# Roman Empire



## vi205

Hi Guys

This is my first post, and I want to thank you for helping me.

I am searching for a book on the Roman Empire in Hebrew.

I speak Hebrew fluently, but I am not able to read nor write fluently in Hebrew.
In my opinion the Roman Empire should be called 

אימפריה הרומית 

But googling it, does not yield very much. Is there anyone who could tell me what the Roman Empire actually is called in hebrew?

It would be even better if anyone could recomend a book on basically anything connected with the Roman Empire.

Thanks in advance


----------



## scriptum

Welcome,

try 
ממלכת רומי
הממלכה הרומית
and
המלוכה הרומית

(and see for bibliography http://he.wikipedia.org/wiki/ממלכת_רומי)


----------



## amikama

I think that what vi205 looks for is not הממלכה הרומית (Roman Kingdom) but *האימפריה הרומית* or *הקיסרות הרומית*.


----------



## scriptum

Is there a difference?


----------



## amikama

scriptum said:


> Is there a difference?


According to Wikipedia, yes:


> The *Roman Kingdom* (Latin: _Regnum Romanum_) was the monarchical government of the city of Rome and its territories.
> 
> http://en.wikipedia.org/wiki/Roman_Kingdom


 


> The *Roman Empire* was the post-Republican phase of the ancient Roman civilization, characterised by an autocratic form of government and large territorial holdings in Europe and around the Mediterranean.
> 
> http://en.wikipedia.org/wiki/Roman_Empire


 
Anyway, I always knew Roman Empire as האימפריה הרומית in Hebrew (never המלוכה/הממלכה הרומית).


----------



## scriptum

Point taken. Thank you.


----------



## dinji

scriptum said:


> Point taken. Thank you.


 
I just try to remember my Hebrew Asterix: Couldn't it be _roma'it _(with alef) as well, or even _romanit_? 
_Romit_ sounds odd to my ear for this adjective.


----------



## scriptum

dinji said:


> Couldn't it be ... _romanit_?


Absolutely. "Romanian Empire" would sound great.

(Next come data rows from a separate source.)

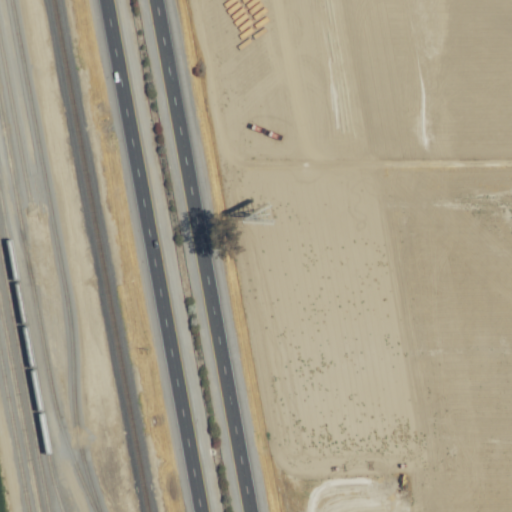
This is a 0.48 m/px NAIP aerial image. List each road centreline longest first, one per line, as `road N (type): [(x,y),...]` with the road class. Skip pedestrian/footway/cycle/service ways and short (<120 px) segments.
road 1 (motorway): [(106,0),(202,511)]
road 2 (motorway): [(252,511),(156,0)]
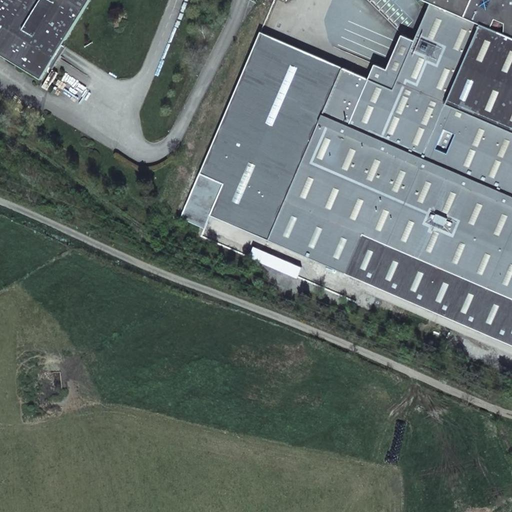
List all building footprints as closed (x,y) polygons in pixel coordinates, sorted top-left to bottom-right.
[(0,0),(0,53),(42,79),(90,0),(0,0)] [(511,0),(425,0),(431,2),(394,89),(344,68),(324,115),(310,108),(330,61),(260,31),(200,173),(224,183),(211,215),(268,240),(314,134),(340,145),(295,251),(511,344),(511,0)] [(344,68),(330,61),(310,108),(324,115),(344,68)] [(340,145),(314,134),(268,240),(295,251),(340,145)] [(200,173),(180,218),(205,228),(211,215),(224,183),(200,173)] [(350,298),(354,289),(342,284),(338,293),(350,298)]
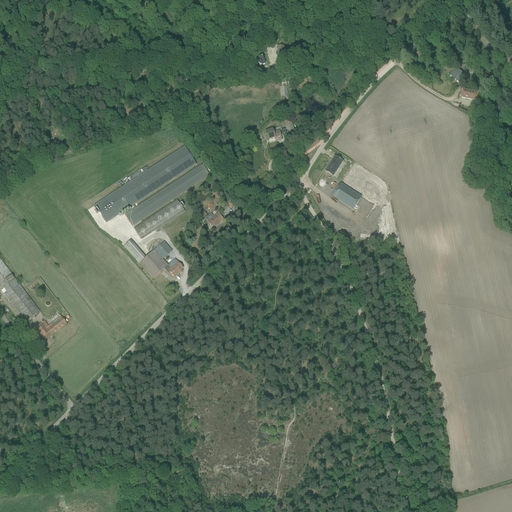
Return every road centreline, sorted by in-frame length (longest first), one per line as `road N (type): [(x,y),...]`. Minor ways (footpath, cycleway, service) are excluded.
road 1 (unclassified): [(0,483),(295,187),(372,82),(475,0)]
road 2 (track): [(256,222),(185,121),(0,162)]
road 3 (track): [(0,35),(59,62),(205,63),(251,31),(243,0)]
road 4 (track): [(396,459),(344,271),(295,187)]
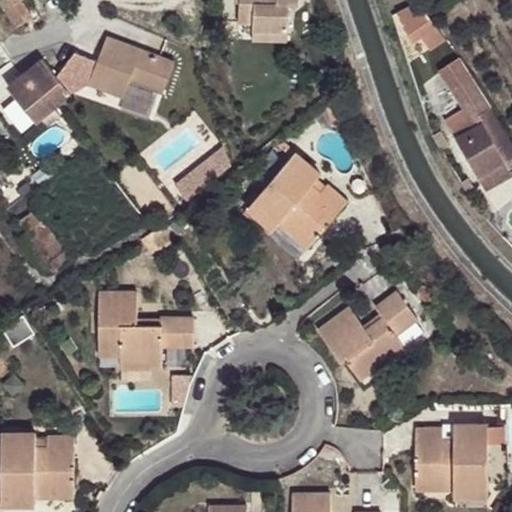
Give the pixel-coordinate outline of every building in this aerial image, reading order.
[(241,0),(240,21),(254,23),(253,33),(288,34),(290,5),(300,5),(299,0),(241,0)] [(407,21),(409,25),(430,15),(426,7),(407,21)] [(430,15),(409,25),(414,34),(425,29),(430,39),(441,34),(430,15)] [(83,33),(81,37),(103,47),(105,43),(83,33)] [(288,44),(288,34),(253,33),(253,42),(288,44)] [(75,51),(57,76),(71,93),(90,83),(124,96),(131,80),(163,93),(175,62),(108,36),(103,47),(81,37),(75,51)] [(36,121),(71,93),(57,76),(43,59),(9,86),(17,98),(34,119),(36,121)] [(506,162),(510,170),(511,168),(511,143),(461,60),(441,72),(475,127),(456,138),(479,177),(505,162),(506,162)] [(131,80),(126,94),(156,105),(161,92),(131,80)] [(25,126),(34,119),(17,98),(8,105),(25,126)] [(335,125),(349,118),(340,98),(326,104),(335,125)] [(440,131),(434,135),(436,142),(442,150),(449,146),(440,131)] [(280,146),(292,156),(296,152),(283,142),(280,146)] [(165,167),(183,199),(214,181),(196,149),(165,167)] [(292,156),(258,197),(283,219),(280,223),(309,248),(347,203),(327,186),(320,194),(311,186),(321,174),(296,152),(292,156)] [(511,173),(505,162),(479,177),(486,190),(511,175),(511,173)] [(463,182),(468,189),(473,186),(468,178),(463,182)] [(473,186),(468,189),(472,195),(477,192),(473,186)] [(283,219),(258,197),(248,208),(274,230),(280,223),(283,219)] [(169,223),(155,231),(150,234),(159,249),(179,238),(169,223)] [(418,289),(422,296),(427,292),(424,286),(418,289)] [(137,319),(138,291),(100,291),(100,355),(121,355),(121,367),(163,368),(163,346),(195,346),(195,319),(163,319),(163,325),(137,325),(137,319)] [(363,325),(349,305),(318,328),(343,362),(347,359),(362,379),(401,350),(392,338),(417,320),(396,291),(375,307),(379,312),(382,316),(366,328),(363,325)] [(422,296),(428,306),(434,302),(427,292),(422,296)] [(379,312),(363,325),(366,328),(382,316),(379,312)] [(479,328),(485,323),(476,313),(470,318),(479,328)] [(397,335),(392,338),(401,350),(405,347),(397,335)] [(191,380),(196,369),(184,368),(184,380),(191,380)] [(444,430),(416,430),(416,489),(455,489),(489,489),(489,425),(455,424),(455,438),(444,438),(444,430)] [(37,433),(3,433),(3,497),(36,497),(75,497),(75,437),(48,437),(48,445),(36,445),(37,437),(37,433)] [(48,437),(37,437),(36,445),(48,445),(48,437)] [(489,489),(455,489),(455,497),(488,497),(489,489)] [(331,511),(332,493),(293,493),(293,511),(331,511)] [(491,510),(493,511),(498,511),(504,504),(498,501),(491,510)]
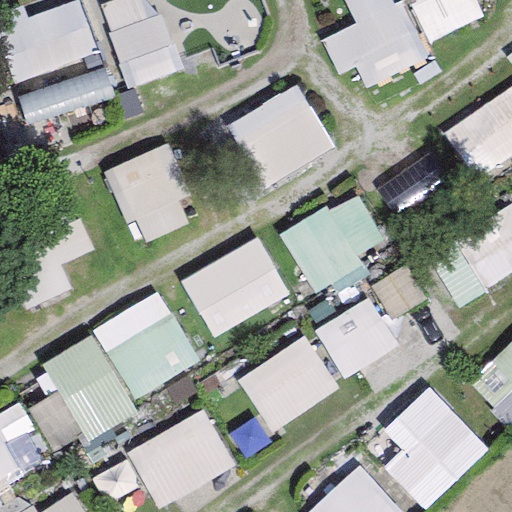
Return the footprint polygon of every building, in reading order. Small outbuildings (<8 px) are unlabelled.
[(173,0),(109,0),(142,87),(198,67),(173,0)] [(345,29),(362,84),(430,62),(410,0),(358,0),(365,23),(345,29)] [(481,0),(422,0),(436,39),(489,20),(481,0)] [(10,23),(24,76),(106,55),(91,1),(10,23)] [(37,120),(124,98),(118,72),(31,93),(37,120)] [(306,81),(237,123),(276,186),(345,144),(306,81)] [(486,180),(511,161),(511,90),(453,132),(486,180)] [(148,245),(210,219),(178,144),(116,170),(148,245)] [(292,233),(323,287),(398,244),(368,190),(292,233)] [(511,211),(437,245),(463,302),(511,279),(511,211)] [(265,259),(212,290),(234,328),(287,296),(265,259)] [(48,357),(66,390),(41,403),(64,446),(213,367),(172,291),(48,357)] [(324,328),(355,377),(408,344),(377,295),(324,328)] [(321,336),(249,370),(276,427),(348,392),(321,336)] [(511,348),(477,377),(511,418),(511,348)] [(435,500),(488,451),(436,393),(382,442),(435,500)] [(136,448),(168,506),(247,462),(215,405),(136,448)] [(0,490),(50,468),(25,413),(0,424),(0,490)] [(367,461),(316,511),(410,511),(414,508),(367,461)] [(97,511),(87,487),(26,511),(97,511)]
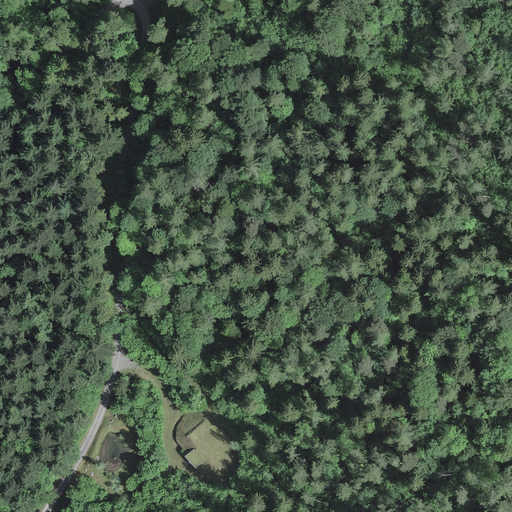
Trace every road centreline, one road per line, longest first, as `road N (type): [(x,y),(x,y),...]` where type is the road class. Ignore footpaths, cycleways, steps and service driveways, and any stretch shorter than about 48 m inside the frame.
road 1 (unclassified): [(45,511),(100,415),(119,356),(110,213),(140,17),(137,5),(124,0),(102,10),(0,118)]
road 2 (track): [(183,460),(171,452),(166,392),(142,366),(118,359)]
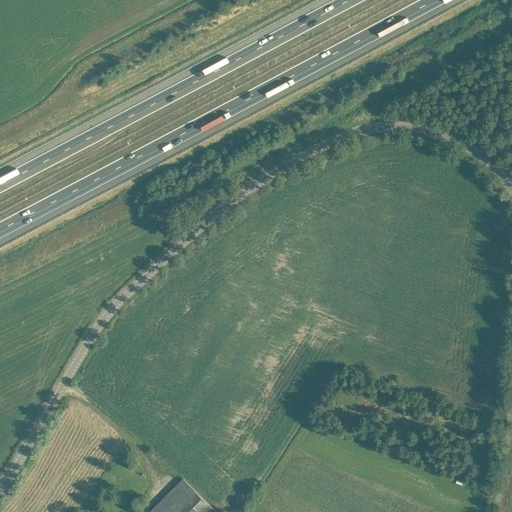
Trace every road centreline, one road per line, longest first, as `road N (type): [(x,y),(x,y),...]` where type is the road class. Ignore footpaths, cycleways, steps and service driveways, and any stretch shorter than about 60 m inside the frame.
road 1 (tertiary): [(0,489),(112,306),(231,200),(309,151),(369,128),(425,129),(473,150),(511,190)]
road 2 (motorway): [(0,235),(435,0)]
road 3 (motorway): [(351,0),(0,191)]
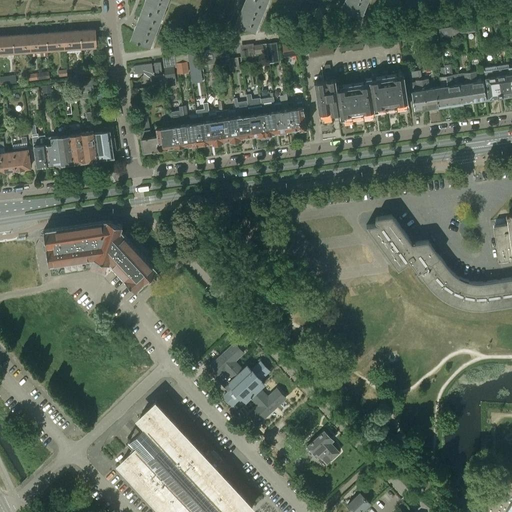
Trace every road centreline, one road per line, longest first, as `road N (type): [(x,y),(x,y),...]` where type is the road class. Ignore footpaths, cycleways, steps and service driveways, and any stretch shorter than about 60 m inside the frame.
road 1 (primary): [(0,222),(511,146)]
road 2 (primary): [(511,133),(0,208)]
road 3 (residential): [(511,120),(133,172)]
road 4 (unclassified): [(185,255),(424,511)]
road 5 (residential): [(133,172),(110,0)]
road 6 (residential): [(133,172),(0,194)]
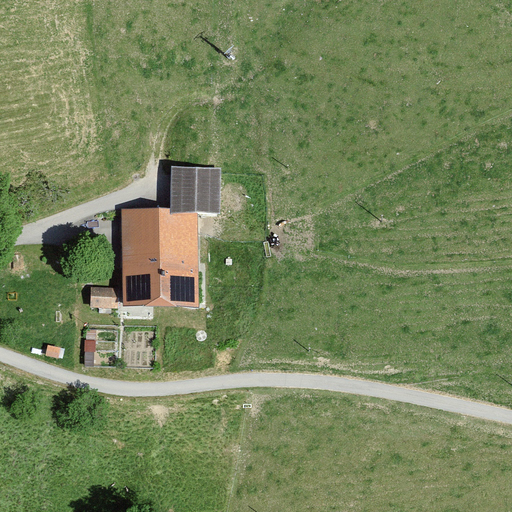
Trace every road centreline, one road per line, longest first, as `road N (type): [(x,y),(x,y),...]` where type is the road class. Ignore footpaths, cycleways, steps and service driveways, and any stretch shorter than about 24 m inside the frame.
road 1 (track): [(0,353),(114,392),(292,381),(511,415)]
road 2 (track): [(0,245),(154,187)]
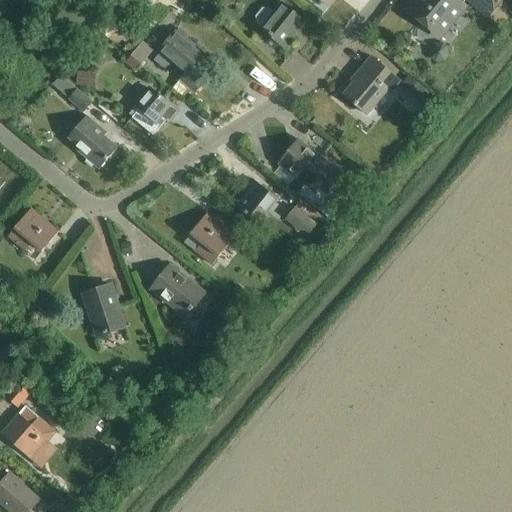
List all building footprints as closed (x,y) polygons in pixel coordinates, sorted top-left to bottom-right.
[(438,37),(464,7),(455,0),(409,0),(406,4),(407,9),(409,10),(408,11),(438,37)] [(464,0),(487,19),(503,0),(464,0)] [(283,48),(303,23),(281,5),(275,13),(269,9),(263,9),(256,17),(257,24),(262,28),(261,30),(283,48)] [(180,82),(195,95),(209,77),(194,65),(202,54),(176,32),(159,53),(185,75),(180,82)] [(435,45),(431,49),(431,59),(436,63),(446,63),(449,59),(448,48),(443,44),(435,45)] [(127,54),(141,66),(147,59),(133,47),(127,54)] [(136,72),(141,66),(127,54),(122,60),(136,72)] [(385,91),(389,94),(399,82),(370,58),(360,70),(365,74),(345,97),(365,114),(385,91)] [(97,74),(78,72),(77,86),(95,88),(97,74)] [(400,87),(421,104),(430,93),(409,76),(400,87)] [(131,119),(153,137),(167,120),(162,116),(170,107),(148,89),(134,106),(139,110),(131,119)] [(68,101),(83,114),(92,103),(77,90),(68,101)] [(83,158),(99,171),(118,148),(104,136),(107,133),(87,117),(68,139),(86,155),(83,158)] [(297,194),(316,210),(324,200),(314,192),(333,169),(298,142),(279,165),(304,185),(297,194)] [(236,208),(268,234),(278,222),(267,213),(277,200),(253,180),(245,190),(248,193),(236,208)] [(285,220),(307,237),(317,226),(295,208),(285,220)] [(31,244),(42,253),(59,233),(31,210),(8,237),(25,252),(31,244)] [(195,252),(212,266),(234,237),(206,215),(190,236),(201,244),(195,252)] [(151,290),(186,318),(204,294),(170,267),(151,290)] [(243,304),(250,295),(237,285),(230,293),(243,304)] [(83,295),(96,337),(125,328),(111,286),(83,295)] [(11,442),(32,460),(48,442),(40,435),(47,426),(26,407),(34,397),(17,383),(0,402),(18,416),(12,423),(21,431),(11,442)] [(100,421),(94,428),(109,440),(123,423),(104,408),(96,418),(100,421)] [(10,474),(8,476),(0,469),(0,503),(10,511),(29,511),(40,500),(10,474)]
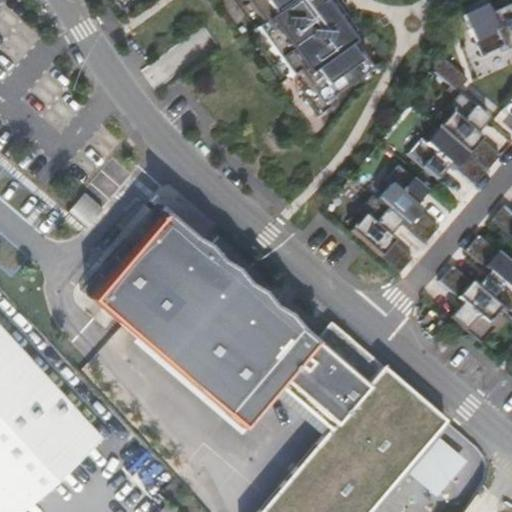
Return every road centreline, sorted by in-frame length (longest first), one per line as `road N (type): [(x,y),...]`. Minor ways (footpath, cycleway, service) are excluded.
road 1 (residential): [(64,0),(120,93),(203,183),(366,326)]
road 2 (residential): [(366,326),(511,166)]
road 3 (residential): [(366,326),(511,444)]
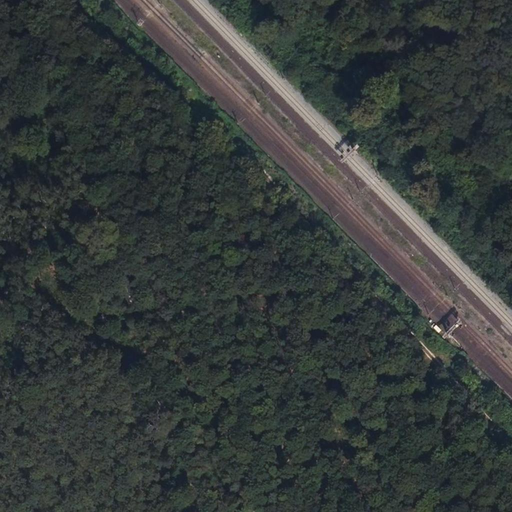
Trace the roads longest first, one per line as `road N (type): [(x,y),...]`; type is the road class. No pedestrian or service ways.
road 1 (track): [(203,511),(25,0)]
road 2 (track): [(511,284),(247,0)]
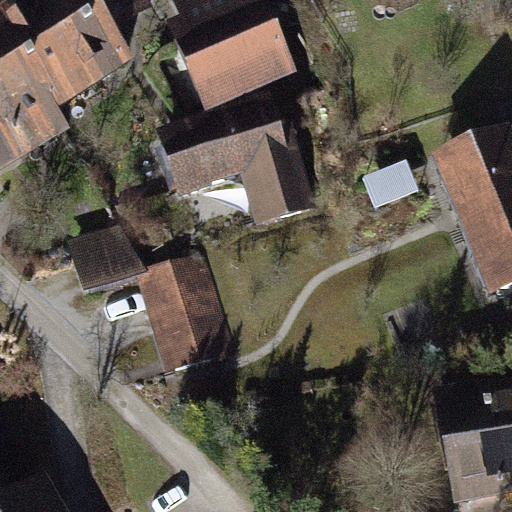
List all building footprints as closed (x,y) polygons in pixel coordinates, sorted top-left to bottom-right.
[(148,16),(138,0),(45,0),(0,28),(0,190),(90,135),(80,120),(158,71),(130,27),(148,16)] [(259,0),(176,0),(193,34),(176,42),(217,125),(301,83),(259,0)] [(281,106),(168,144),(188,203),(246,183),(266,240),(321,221),(281,106)] [(511,142),(455,162),(507,308),(511,305),(511,142)] [(128,227),(70,250),(90,300),(139,279),(148,277),(128,227)] [(205,259),(139,279),(168,374),(234,354),(205,259)] [(511,381),(447,398),(476,511),(504,511),(511,510),(511,381)] [(0,461),(0,511),(80,511),(67,489),(29,511),(0,461)]
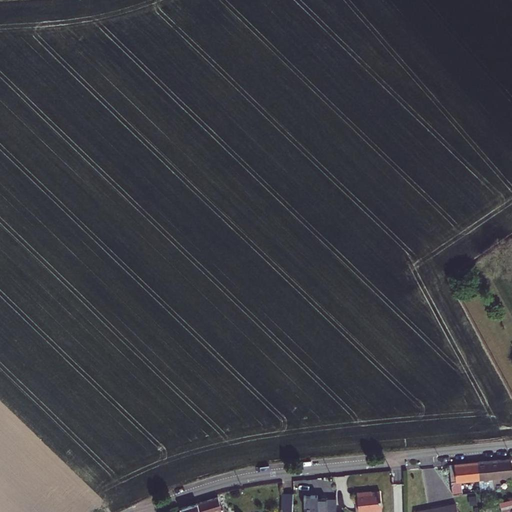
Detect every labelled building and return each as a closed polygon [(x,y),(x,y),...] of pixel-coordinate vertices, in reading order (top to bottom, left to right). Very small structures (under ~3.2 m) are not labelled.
[(479,478),(480,490),(493,489),(492,477),(511,475),(511,462),(511,458),(478,462),(479,478)] [(454,465),(449,465),(452,494),(462,493),(460,480),(479,478),(478,462),(454,464),(454,465)] [(381,501),(380,491),(367,493),(366,491),(357,493),(359,511),(380,509),(379,501),(381,501)] [(292,511),(293,493),(282,492),(280,511),(292,511)] [(336,511),(336,497),(335,498),(327,498),(326,498),(317,499),(317,495),(303,496),(304,508),(307,508),(306,511),(336,511)] [(218,496),(181,508),(182,511),(214,511),(222,510),(218,496)] [(511,509),(511,511),(511,498),(500,502),(502,511),(511,509)]
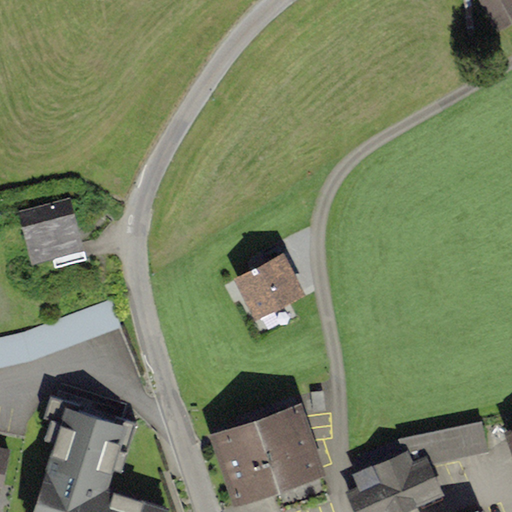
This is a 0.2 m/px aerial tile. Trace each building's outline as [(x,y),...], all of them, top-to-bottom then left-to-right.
[(511,0),(489,0),(502,24),(511,18),(511,0)] [(11,209),(22,259),(79,246),(67,196),(11,209)] [(276,254),(228,278),(253,327),(301,302),(276,254)] [(119,300),(0,330),(0,361),(126,329),(119,300)] [(293,401),(201,433),(228,508),(319,476),(293,401)] [(110,489),(130,422),(62,402),(30,511),(167,511),(169,506),(110,489)] [(511,428),(498,434),(511,472),(511,428)] [(342,489),(351,511),(405,511),(438,499),(422,457),(342,489)]
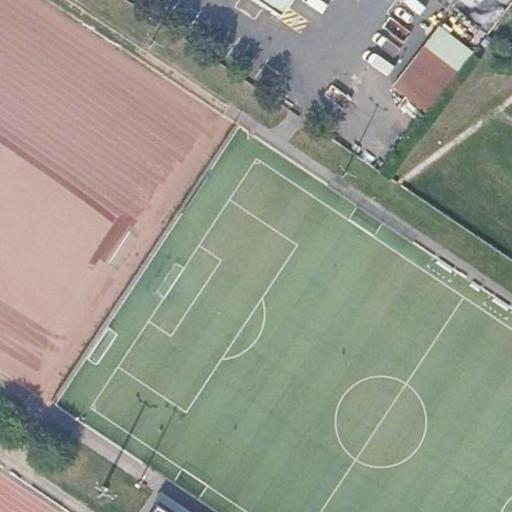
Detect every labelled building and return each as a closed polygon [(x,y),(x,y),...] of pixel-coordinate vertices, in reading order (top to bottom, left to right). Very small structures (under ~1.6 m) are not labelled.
[(250,0),(279,19),(291,0),(250,0)] [(489,33),(511,2),(511,0),(456,0),(453,5),(489,33)] [(393,85),(427,112),(475,51),(441,24),(393,85)] [(199,511),(165,489),(157,500),(174,511),(199,511)] [(174,511),(157,500),(148,511),(174,511)]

The word _roma'i_ exists, but, to the best of my knowledge, it is a substantive meaning "Roman citizen". Unless Amikama (who seems to be an expert on this subject) thinks otherwise.


----------



## dinji

scriptum said:


> Absolutely. "Romanian Empire" would sound great.
> 
> The word _roma'i_ exists, but, to the best of my knowledge, it is a substantive meaning "Roman citizen". Unless Amikama (who seems to be an expert on this subject) thinks otherwise.


This would explain everything. In Asterix there would have been plenty of references to "the romans", which would have been _haroma'im_ but fewer to the adjective "roman", so my memory would have tuned in on the first one.


----------



## amikama

scriptum said:


> The word _roma'i_ exists, but, to the best of my knowledge, it is a substantive meaning "Roman citizen". Unless Amikama (who seems to be an expert on this subject) thinks otherwise.


Hehehe, no, I'm not an expert at all, in _any_ subject! So please take everything I say with a grain of salt 

But it seems that you're right about רומאי referring to a citizen of Roma (it can also be used as an adjective, e.g. אישה רומאית). However, רומני refers to Romania (the modern state whose capital is Bucharest), so האימפריה הרומנית as a translation of Roman Empire is wrong.


----------



## tFighterPilot

Roma'*i* and Roma'*it* can be used as either nouns or adjectives referring to Roman people, while *Ro*mi and *Ro*mit are adjectives referring to everything else that is Roman (Empire, city, fortress, vase etc...)

*Ro*mi is also a Hebrew name for the Roman empire, while the word *Ro*ma can refer to either the Empire or the city.


----------